Could you return each line below without altering a word?

*** Information supplied Section Begins ***

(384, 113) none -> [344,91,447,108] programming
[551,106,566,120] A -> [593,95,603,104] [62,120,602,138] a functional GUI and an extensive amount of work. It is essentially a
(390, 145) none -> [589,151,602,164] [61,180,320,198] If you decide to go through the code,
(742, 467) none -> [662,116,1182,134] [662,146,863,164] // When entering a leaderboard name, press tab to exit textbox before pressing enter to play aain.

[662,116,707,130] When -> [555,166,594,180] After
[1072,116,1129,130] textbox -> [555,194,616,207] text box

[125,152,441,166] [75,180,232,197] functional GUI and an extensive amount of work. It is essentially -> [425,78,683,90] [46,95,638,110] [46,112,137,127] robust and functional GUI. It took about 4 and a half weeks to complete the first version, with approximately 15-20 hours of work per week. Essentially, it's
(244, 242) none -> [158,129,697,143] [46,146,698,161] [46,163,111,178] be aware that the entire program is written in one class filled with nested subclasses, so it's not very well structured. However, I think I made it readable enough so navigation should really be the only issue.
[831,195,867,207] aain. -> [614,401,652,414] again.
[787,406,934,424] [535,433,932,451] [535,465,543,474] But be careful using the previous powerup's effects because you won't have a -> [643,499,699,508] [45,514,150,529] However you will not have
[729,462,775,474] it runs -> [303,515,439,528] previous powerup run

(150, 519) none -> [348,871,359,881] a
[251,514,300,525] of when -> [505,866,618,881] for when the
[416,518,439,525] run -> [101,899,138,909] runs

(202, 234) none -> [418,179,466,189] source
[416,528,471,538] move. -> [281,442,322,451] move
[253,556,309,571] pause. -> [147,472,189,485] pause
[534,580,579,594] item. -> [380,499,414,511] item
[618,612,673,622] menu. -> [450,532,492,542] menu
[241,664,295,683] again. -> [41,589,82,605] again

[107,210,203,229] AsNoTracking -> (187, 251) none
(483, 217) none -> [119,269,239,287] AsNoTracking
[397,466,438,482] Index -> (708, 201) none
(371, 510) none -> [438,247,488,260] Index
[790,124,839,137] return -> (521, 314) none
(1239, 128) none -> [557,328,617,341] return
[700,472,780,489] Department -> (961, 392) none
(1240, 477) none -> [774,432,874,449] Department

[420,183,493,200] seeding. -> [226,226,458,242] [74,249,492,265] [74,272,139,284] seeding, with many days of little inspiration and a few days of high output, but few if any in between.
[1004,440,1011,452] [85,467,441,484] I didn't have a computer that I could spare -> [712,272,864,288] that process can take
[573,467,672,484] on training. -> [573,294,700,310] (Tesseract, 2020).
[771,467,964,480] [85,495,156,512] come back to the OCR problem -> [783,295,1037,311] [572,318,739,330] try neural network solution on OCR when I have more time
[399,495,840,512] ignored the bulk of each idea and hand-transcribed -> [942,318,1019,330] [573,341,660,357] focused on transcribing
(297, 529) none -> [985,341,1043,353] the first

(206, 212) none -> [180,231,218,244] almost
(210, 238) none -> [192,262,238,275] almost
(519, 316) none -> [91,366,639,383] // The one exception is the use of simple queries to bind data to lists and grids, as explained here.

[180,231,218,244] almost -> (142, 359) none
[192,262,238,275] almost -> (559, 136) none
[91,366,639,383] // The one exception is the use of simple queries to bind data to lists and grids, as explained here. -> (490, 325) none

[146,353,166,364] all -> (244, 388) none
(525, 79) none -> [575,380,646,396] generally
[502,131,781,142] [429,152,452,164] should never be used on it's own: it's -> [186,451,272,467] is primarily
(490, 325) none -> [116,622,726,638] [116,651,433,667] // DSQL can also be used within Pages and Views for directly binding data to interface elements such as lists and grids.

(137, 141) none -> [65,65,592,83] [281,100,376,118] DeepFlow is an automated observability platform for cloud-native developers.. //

*** Information supplied Section Ends ***

• Solution to this task
(384, 113) none -> [344,91,447,108] programming
[551,106,566,120] A -> [593,95,603,104] [62,120,602,138] a functional GUI and an extensive amount of work. It is essentially a
(390, 145) none -> [589,151,602,164] [61,180,320,198] If you decide to go through the code,
(742, 467) none -> [662,116,1182,134] [662,146,863,164] // When entering a leaderboard name, press tab to exit textbox before pressing enter to play aain.

[662,116,707,130] When -> [555,166,594,180] After
[1072,116,1129,130] textbox -> [555,194,616,207] text box

[125,152,441,166] [75,180,232,197] functional GUI and an extensive amount of work. It is essentially -> [425,78,683,90] [46,95,638,110] [46,112,137,127] robust and functional GUI. It took about 4 and a half weeks to complete the first version, with approximately 15-20 hours of work per week. Essentially, it's
(244, 242) none -> [158,129,697,143] [46,146,698,161] [46,163,111,178] be aware that the entire program is written in one class filled with nested subclasses, so it's not very well structured. However, I think I made it readable enough so navigation should really be the only issue.
[831,195,867,207] aain. -> [614,401,652,414] again.
[787,406,934,424] [535,433,932,451] [535,465,543,474] But be careful using the previous powerup's effects because you won't have a -> [643,499,699,508] [45,514,150,529] However you will not have
[729,462,775,474] it runs -> [303,515,439,528] previous powerup run

(150, 519) none -> [348,871,359,881] a
[251,514,300,525] of when -> [505,866,618,881] for when the
[416,518,439,525] run -> [101,899,138,909] runs

(202, 234) none -> [418,179,466,189] source
[416,528,471,538] move. -> [281,442,322,451] move
[253,556,309,571] pause. -> [147,472,189,485] pause
[534,580,579,594] item. -> [380,499,414,511] item
[618,612,673,622] menu. -> [450,532,492,542] menu
[241,664,295,683] again. -> [41,589,82,605] again

[107,210,203,229] AsNoTracking -> (187, 251) none
(483, 217) none -> [119,269,239,287] AsNoTracking
[397,466,438,482] Index -> (708, 201) none
(371, 510) none -> [438,247,488,260] Index
[790,124,839,137] return -> (521, 314) none
(1239, 128) none -> [557,328,617,341] return
[700,472,780,489] Department -> (961, 392) none
(1240, 477) none -> [774,432,874,449] Department

[420,183,493,200] seeding. -> [226,226,458,242] [74,249,492,265] [74,272,139,284] seeding, with many days of little inspiration and a few days of high output, but few if any in between.
[1004,440,1011,452] [85,467,441,484] I didn't have a computer that I could spare -> [712,272,864,288] that process can take
[573,467,672,484] on training. -> [573,294,700,310] (Tesseract, 2020).
[771,467,964,480] [85,495,156,512] come back to the OCR problem -> [783,295,1037,311] [572,318,739,330] try neural network solution on OCR when I have more time
[399,495,840,512] ignored the bulk of each idea and hand-transcribed -> [942,318,1019,330] [573,341,660,357] focused on transcribing
(297, 529) none -> [985,341,1043,353] the first

(206, 212) none -> [180,231,218,244] almost
(210, 238) none -> [192,262,238,275] almost
(519, 316) none -> [91,366,639,383] // The one exception is the use of simple queries to bind data to lists and grids, as explained here.

[180,231,218,244] almost -> (142, 359) none
[192,262,238,275] almost -> (559, 136) none
[91,366,639,383] // The one exception is the use of simple queries to bind data to lists and grids, as explained here. -> (490, 325) none

[146,353,166,364] all -> (244, 388) none
(525, 79) none -> [575,380,646,396] generally
[502,131,781,142] [429,152,452,164] should never be used on it's own: it's -> [186,451,272,467] is primarily
(490, 325) none -> [116,622,726,638] [116,651,433,667] // DSQL can also be used within Pages and Views for directly binding data to interface elements such as lists and grids.

(137, 141) none -> [65,65,592,83] [281,100,376,118] DeepFlow is an automated observability platform for cloud-native developers.. //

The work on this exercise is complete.